→ WHAT THE TASK REQUIRES
Quote the text from every row below line by line, keeping each character unchanged. Leave the pictures out of your answer.

Page images and extracted text
########################################

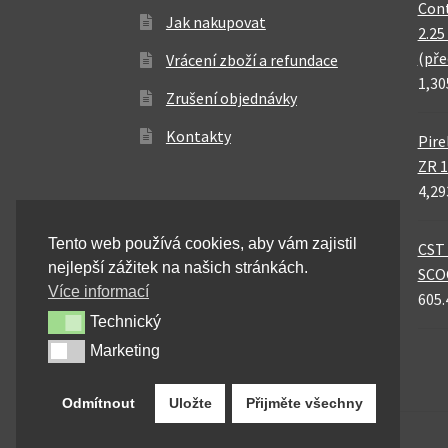
Cont
Jak nakupovat
2.25
(pře
Vrácení zboží a refundace
1,30
Zrušení objednávky
Kontakty
Pire
ZR 1
4,29
Tento web používá cookies, aby vám zajistil
CST 
nejlepší zážitek na našich stránkách.
SCO
Více informací
605.
Technický
Technický
Marketing
Marketing
Odmítnout
Uložte
Přijměte všechny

########################################

→ TASK OUTPUT
Cont
Jak nakupovat
2.25
(pře
Vrácení zboží a refundace
1,30
Zrušení objednávky
Kontakty
Pire
ZR 1
4,29
Tento web používá cookies, aby vám zajistil
CST 
nejlepší zážitek na našich stránkách.
SCO
Více informací
605.
Technický
Technický
Marketing
Marketing
Odmítnout
Uložte
Přijměte všechny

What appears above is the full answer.